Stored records
=== Begin Enclosure ===

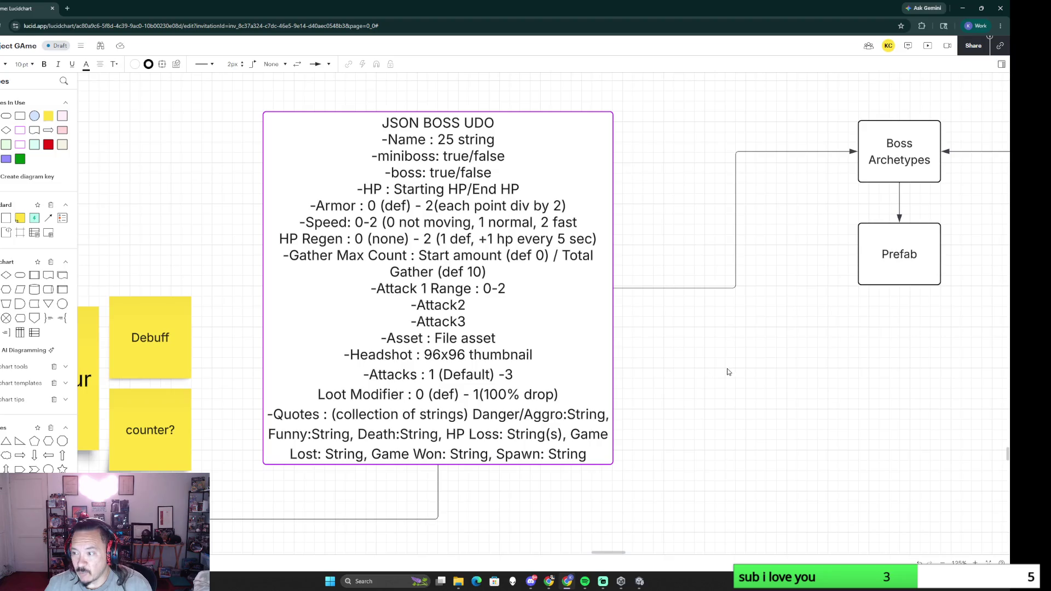
left_click_drag(957, 408, 657, 360)
scroll(713, 390, "down", 3)
left_click_drag(713, 390, 411, 282)
scroll(647, 286, "up", 2)
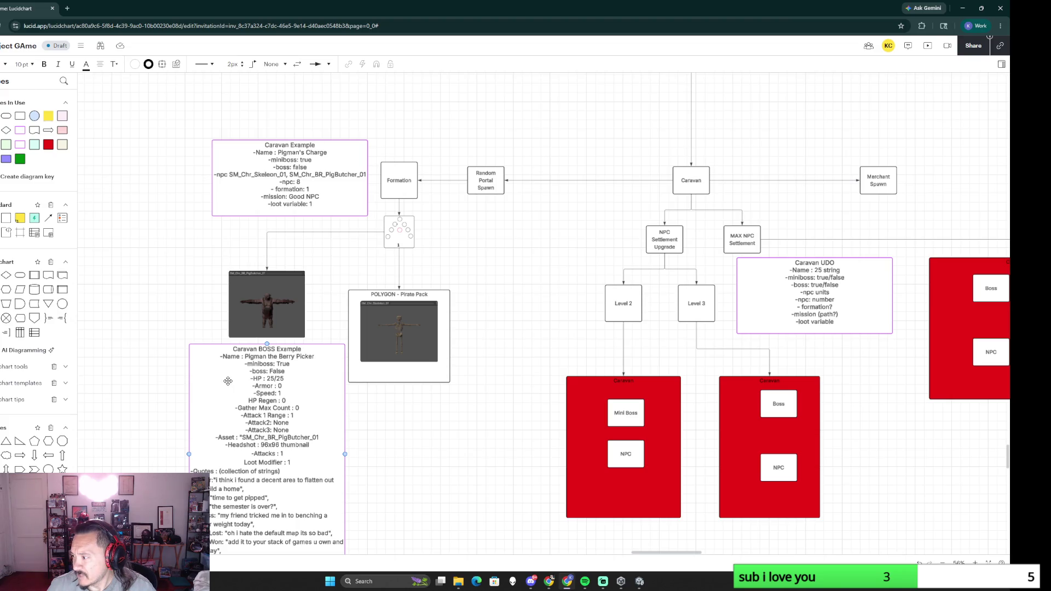
scroll(228, 380, "down", 3)
scroll(164, 353, "down", 3)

=== End Enclosure ===

- _Activity_
Check each line of the entries for the word "down", then state the count alone.

- _Response_
3